How to complete this task:
Counting task for the data below: how many lines hold the word "Total"? Answer with the number only.

Listed records:
++++++++++
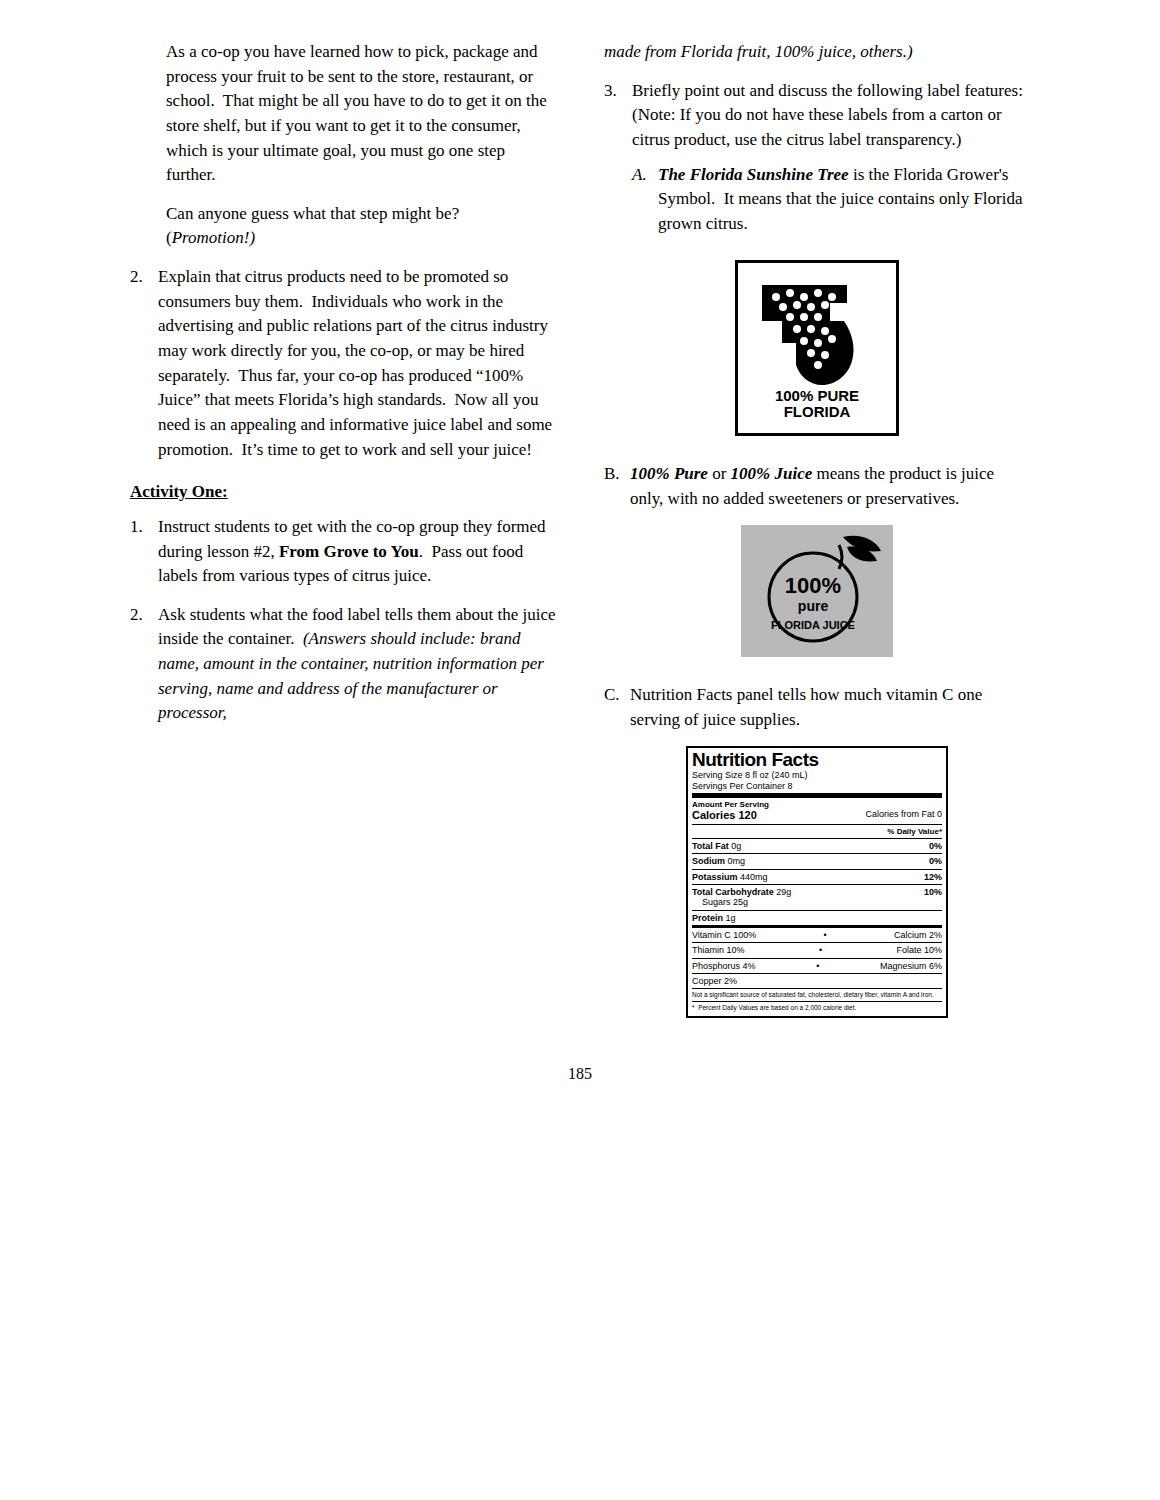As a co-op you have learned how to pick, package and process your fruit to be sent to the store, restaurant, or school. That might be all you have to do to get it on the store shelf, but if you want to get it to the consumer, which is your ultimate goal, you must go one step further.
Can anyone guess what that step might be? (Promotion!)
2.
Explain that citrus products need to be promoted so consumers buy them. Individuals who work in the advertising and public relations part of the citrus industry may work directly for you, the co-op, or may be hired separately. Thus far, your co-op has produced “100% Juice” that meets Florida’s high standards. Now all you need is an appealing and informative juice label and some promotion. It’s time to get to work and sell your juice!
Activity One:
1.
Instruct students to get with the co-op group they formed during lesson #2, From Grove to You. Pass out food labels from various types of citrus juice.
2.
Ask students what the food label tells them about the juice inside the container. (Answers should include: brand name, amount in the container, nutrition information per serving, name and address of the manufacturer or processor,
made from Florida fruit, 100% juice, others.)
3.
Briefly point out and discuss the following label features: (Note: If you do not have these labels from a carton or citrus product, use the citrus label transparency.)
A.
The Florida Sunshine Tree is the Florida Grower's Symbol. It means that the juice contains only Florida grown citrus.
100% PURE FLORIDA
B.
100% Pure or 100% Juice means the product is juice only, with no added sweeteners or preservatives.
100% pure FLORIDA JUICE
C.
Nutrition Facts panel tells how much vitamin C one serving of juice supplies.
Nutrition Facts
Serving Size 8 fl oz (240 mL)
Servings Per Container 8
Amount Per Serving
Calories 120
Calories from Fat 0
% Daily Value*
Total Fat 0g
0%
Sodium 0mg
0%
Potassium 440mg
12%
Total Carbohydrate 29g
10%
Sugars 25g
Protein 1g
Vitamin C 100%•Calcium 2%
Thiamin 10%•Folate 10%
Phosphorus 4%•Magnesium 6%
Copper 2%
Not a significant source of saturated fat, cholesterol, dietary fiber, vitamin A and iron.
* Percent Daily Values are based on a 2,000 calorie diet.
185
++++++++++
The answer:
2